Problem to work on:
Can you put the text of the rows below into a JSON list of strings, one string per line and no blank lines, starting at the line that contains "served on the" and ending at the line that contains "olatility supports a continued bull market.", both included? Leave the pictures out of the answer.

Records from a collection
--- START ---

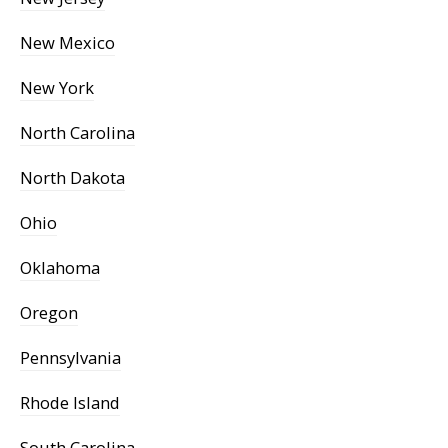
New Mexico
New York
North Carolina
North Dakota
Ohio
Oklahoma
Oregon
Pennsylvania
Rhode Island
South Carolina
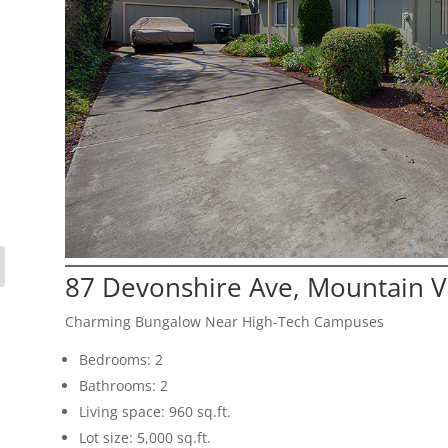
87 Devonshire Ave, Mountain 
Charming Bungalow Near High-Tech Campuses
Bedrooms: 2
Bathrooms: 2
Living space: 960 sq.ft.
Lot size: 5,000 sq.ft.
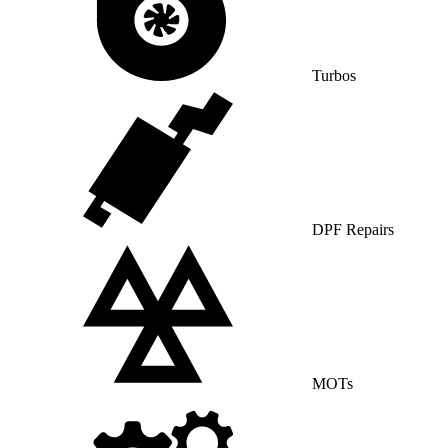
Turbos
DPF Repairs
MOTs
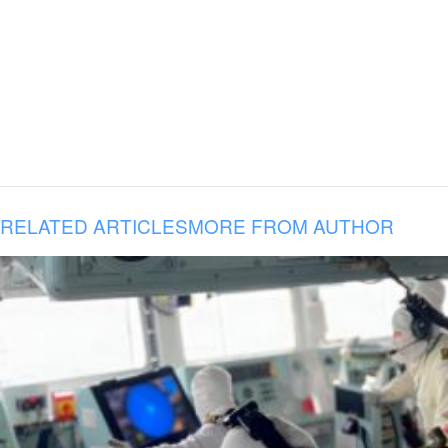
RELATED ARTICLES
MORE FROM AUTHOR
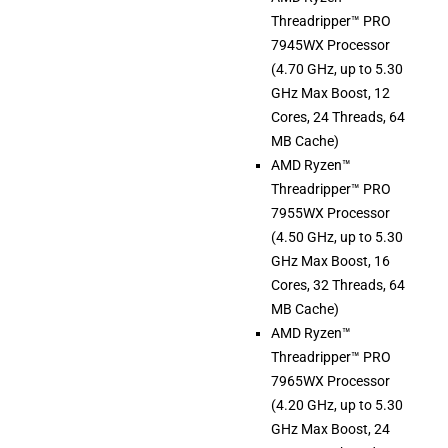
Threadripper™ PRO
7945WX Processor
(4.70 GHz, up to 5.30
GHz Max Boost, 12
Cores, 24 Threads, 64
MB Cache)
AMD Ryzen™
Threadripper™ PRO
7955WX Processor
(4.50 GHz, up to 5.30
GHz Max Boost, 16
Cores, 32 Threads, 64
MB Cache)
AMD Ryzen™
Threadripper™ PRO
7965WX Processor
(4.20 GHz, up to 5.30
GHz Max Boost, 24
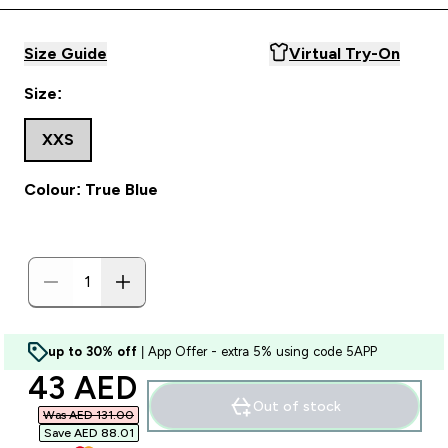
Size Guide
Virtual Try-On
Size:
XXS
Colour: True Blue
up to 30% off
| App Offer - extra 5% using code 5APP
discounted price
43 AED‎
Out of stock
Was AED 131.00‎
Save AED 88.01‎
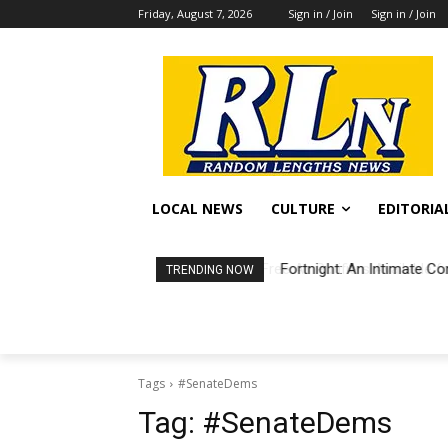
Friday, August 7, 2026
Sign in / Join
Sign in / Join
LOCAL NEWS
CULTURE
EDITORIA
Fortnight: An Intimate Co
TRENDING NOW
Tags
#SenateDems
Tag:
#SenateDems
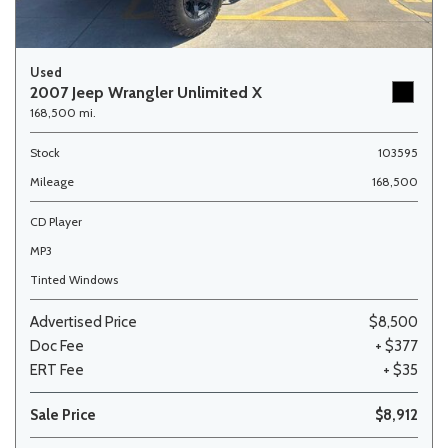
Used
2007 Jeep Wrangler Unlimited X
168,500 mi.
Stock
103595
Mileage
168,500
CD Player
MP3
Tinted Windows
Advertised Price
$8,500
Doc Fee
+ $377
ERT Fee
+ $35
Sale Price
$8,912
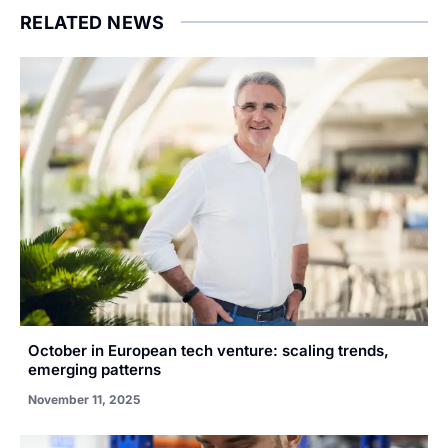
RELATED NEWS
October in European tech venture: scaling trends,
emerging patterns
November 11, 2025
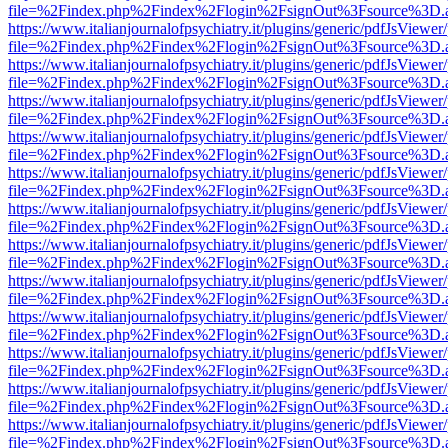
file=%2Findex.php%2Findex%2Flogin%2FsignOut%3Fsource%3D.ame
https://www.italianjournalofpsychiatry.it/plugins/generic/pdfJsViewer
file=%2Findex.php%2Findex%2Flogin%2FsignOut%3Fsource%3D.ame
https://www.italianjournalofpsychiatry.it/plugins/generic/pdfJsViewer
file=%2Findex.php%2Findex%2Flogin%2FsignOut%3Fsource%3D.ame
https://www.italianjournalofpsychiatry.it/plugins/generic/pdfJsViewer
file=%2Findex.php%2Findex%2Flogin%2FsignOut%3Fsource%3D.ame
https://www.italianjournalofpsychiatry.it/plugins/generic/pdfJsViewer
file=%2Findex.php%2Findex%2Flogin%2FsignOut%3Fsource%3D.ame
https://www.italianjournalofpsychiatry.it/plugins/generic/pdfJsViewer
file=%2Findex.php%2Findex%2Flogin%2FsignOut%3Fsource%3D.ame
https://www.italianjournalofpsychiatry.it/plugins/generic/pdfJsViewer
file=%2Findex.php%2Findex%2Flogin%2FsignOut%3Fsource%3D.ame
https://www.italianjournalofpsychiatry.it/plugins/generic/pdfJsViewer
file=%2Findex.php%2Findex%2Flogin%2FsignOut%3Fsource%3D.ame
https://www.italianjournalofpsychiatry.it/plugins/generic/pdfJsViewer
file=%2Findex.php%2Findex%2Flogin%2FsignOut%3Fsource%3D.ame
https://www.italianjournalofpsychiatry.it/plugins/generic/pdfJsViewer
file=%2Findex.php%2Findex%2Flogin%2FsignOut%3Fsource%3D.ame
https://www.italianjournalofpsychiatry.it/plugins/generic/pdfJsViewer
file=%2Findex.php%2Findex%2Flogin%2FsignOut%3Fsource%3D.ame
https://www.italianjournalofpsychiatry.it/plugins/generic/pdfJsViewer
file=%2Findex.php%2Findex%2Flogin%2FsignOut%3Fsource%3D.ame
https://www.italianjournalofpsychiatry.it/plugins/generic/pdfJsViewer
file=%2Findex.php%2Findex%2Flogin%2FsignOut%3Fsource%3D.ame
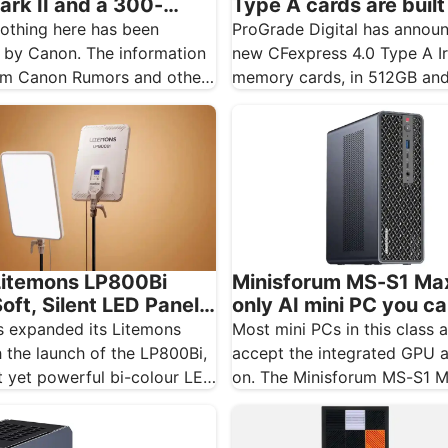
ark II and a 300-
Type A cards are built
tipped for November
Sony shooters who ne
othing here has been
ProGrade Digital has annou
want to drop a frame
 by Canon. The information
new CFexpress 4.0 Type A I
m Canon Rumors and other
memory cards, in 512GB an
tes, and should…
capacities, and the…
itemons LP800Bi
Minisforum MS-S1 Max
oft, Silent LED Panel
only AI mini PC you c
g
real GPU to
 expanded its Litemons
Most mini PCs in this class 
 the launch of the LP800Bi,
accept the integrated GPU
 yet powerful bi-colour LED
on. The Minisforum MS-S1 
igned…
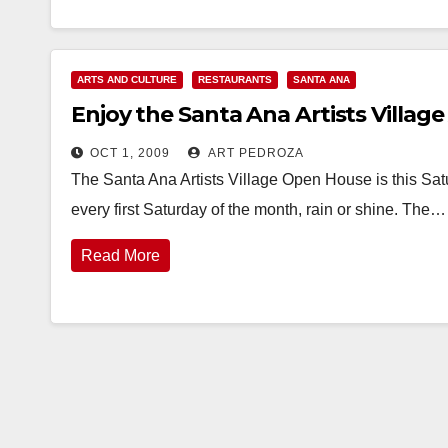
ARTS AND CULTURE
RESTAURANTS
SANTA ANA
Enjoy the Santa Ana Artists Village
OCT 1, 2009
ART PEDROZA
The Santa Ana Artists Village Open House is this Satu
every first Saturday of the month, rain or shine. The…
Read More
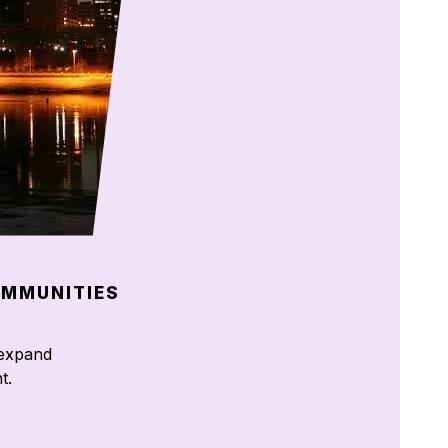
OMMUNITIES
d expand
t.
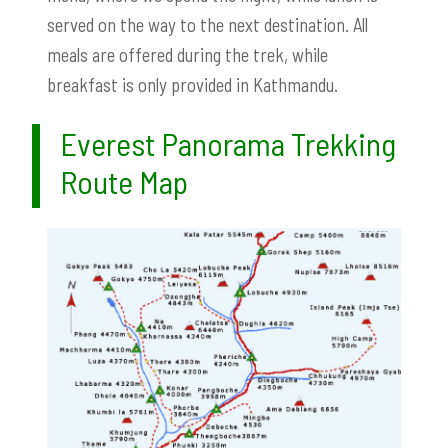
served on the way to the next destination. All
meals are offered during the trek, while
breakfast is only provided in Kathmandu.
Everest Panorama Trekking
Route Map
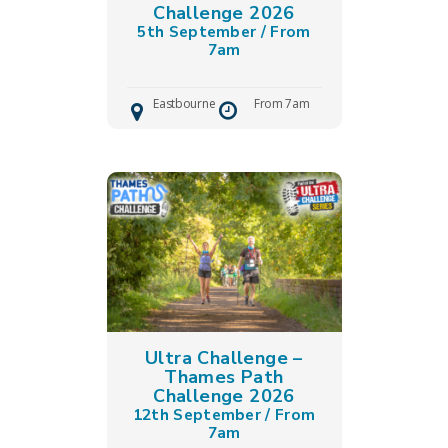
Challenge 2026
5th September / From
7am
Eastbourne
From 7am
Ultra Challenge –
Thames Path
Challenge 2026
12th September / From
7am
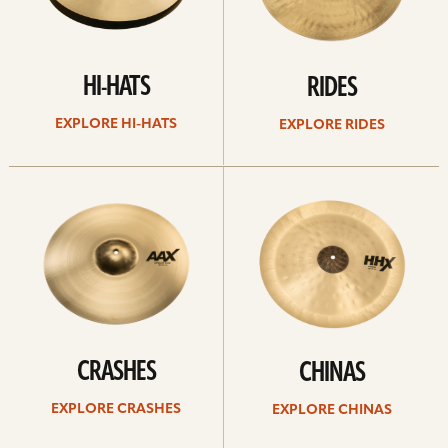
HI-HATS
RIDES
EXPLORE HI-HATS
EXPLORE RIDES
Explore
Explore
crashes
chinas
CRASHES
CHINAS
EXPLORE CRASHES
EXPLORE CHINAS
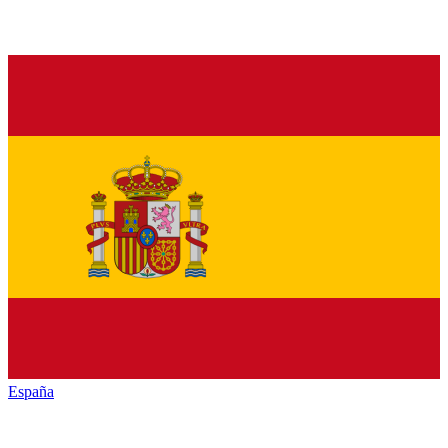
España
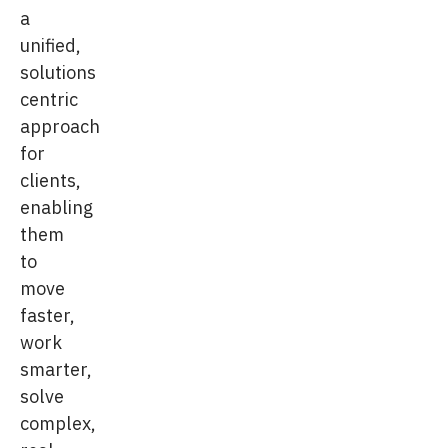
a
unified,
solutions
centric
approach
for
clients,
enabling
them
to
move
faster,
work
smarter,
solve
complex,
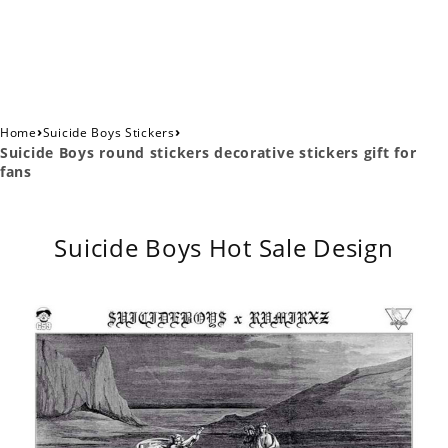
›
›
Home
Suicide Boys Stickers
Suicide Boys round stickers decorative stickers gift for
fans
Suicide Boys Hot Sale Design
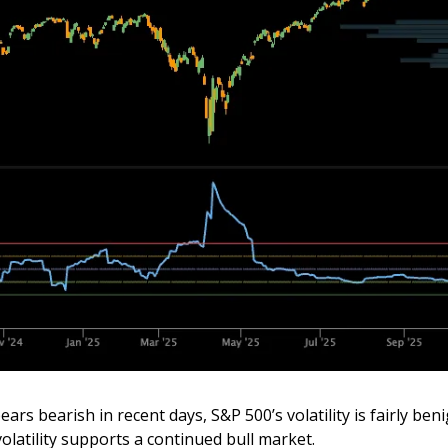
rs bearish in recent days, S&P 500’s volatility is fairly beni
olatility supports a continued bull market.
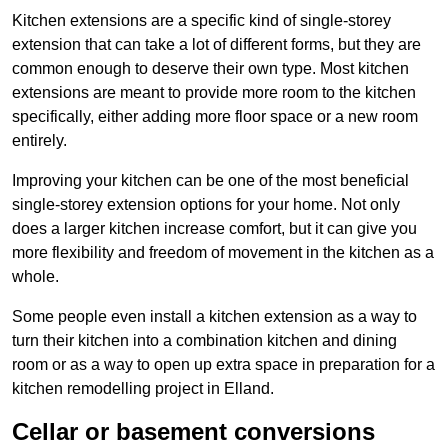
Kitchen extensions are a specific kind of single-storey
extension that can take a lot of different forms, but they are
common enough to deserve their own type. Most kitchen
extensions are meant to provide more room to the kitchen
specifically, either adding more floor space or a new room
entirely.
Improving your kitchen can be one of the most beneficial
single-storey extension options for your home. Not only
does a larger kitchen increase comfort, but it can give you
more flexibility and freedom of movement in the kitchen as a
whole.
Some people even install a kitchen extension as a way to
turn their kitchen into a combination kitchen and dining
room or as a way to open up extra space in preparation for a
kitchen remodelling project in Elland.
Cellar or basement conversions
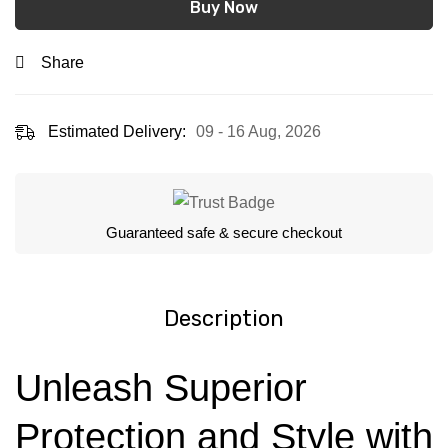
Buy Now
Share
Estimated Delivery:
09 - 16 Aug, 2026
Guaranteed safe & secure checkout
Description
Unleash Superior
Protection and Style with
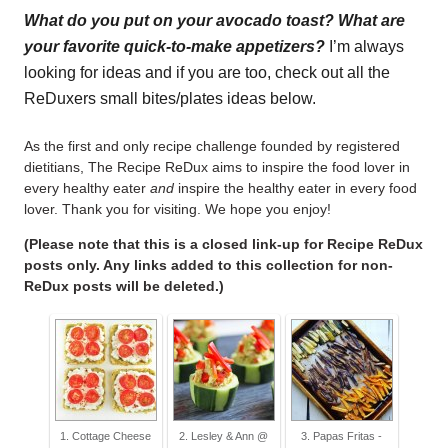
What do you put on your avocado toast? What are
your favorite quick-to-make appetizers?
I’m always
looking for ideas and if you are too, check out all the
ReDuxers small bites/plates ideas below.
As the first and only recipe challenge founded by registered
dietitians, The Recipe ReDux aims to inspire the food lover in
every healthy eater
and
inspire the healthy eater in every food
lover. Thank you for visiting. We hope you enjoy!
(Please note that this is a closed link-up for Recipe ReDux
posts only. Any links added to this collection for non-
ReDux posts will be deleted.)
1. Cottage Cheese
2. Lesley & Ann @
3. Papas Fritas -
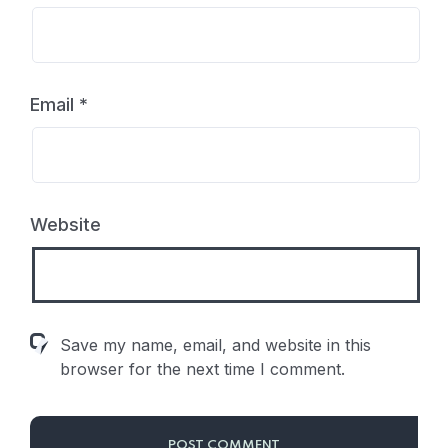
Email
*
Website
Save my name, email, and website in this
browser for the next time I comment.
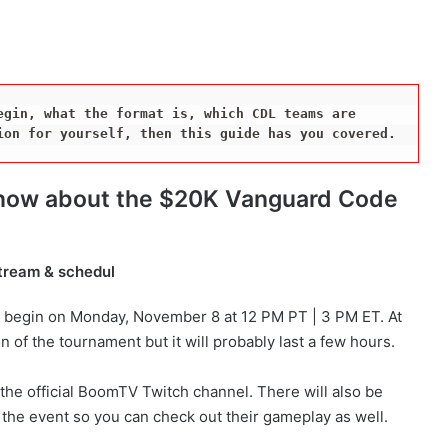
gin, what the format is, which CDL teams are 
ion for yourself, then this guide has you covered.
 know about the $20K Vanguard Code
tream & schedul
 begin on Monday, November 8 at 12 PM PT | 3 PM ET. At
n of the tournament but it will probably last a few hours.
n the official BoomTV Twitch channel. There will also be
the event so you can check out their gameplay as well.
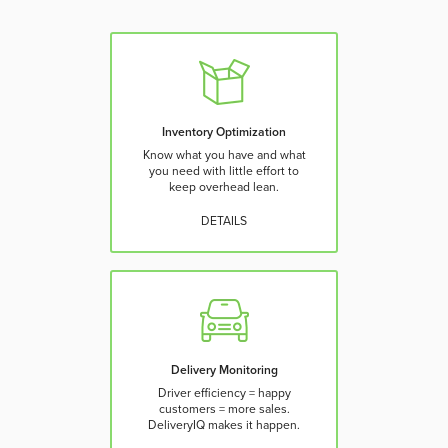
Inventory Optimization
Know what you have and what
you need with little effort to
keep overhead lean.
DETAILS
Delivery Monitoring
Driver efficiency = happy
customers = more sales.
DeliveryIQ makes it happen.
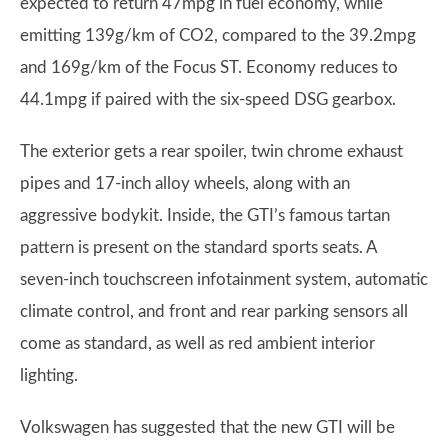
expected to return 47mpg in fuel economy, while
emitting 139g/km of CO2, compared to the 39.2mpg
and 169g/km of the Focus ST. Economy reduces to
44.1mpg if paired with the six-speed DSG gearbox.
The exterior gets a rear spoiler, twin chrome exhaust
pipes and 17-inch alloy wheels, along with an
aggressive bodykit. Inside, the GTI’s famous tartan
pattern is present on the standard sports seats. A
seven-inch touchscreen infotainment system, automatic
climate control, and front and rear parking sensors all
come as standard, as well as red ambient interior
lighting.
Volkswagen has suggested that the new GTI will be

--- END ---

Task output:
[
  "served on the way to the next destination. All",
  "meals are offered during the trek, while",
  "breakfast is only provided in Kathmandu.",
  "Everest Panorama Trekking",
  "Route Map",
  "Challenge 2026",
  "5th September / From",
  "7am",
  "Eastbourne",
  "From 7am",
  "Ultra Challenge –",
  "Thames Path",
  "Challenge 2026",
  "12th September / From",
  "7am",
  "HI-HATS",
  "RIDES",
  "EXPLORE HI-HATS",
  "EXPLORE RIDES",
  "Explore",
  "Explore",
  "crashes",
  "chinas",
  "CRASHES",
  "CHINAS",
  "EXPLORE CRASHES",
  "EXPLORE CHINAS",
  "España",
  "a",
  "unified,",
  "solutions",
  "centric",
  "approach",
  "for",
  "clients,",
  "enabling",
  "them",
  "to",
  "move",
  "faster,",
  "work",
  "smarter,",
  "solve",
  "complex,",
  "›",
  "›",
  "Home",
  "Suicide Boys Stickers",
  "Suicide Boys round stickers decorative stickers gift for",
  "fans",
  "Suicide Boys Hot Sale Design",
  "rs bearish in recent days, S&P 500’s volatility is fairly beni",
  "olatility supports a continued bull market."
]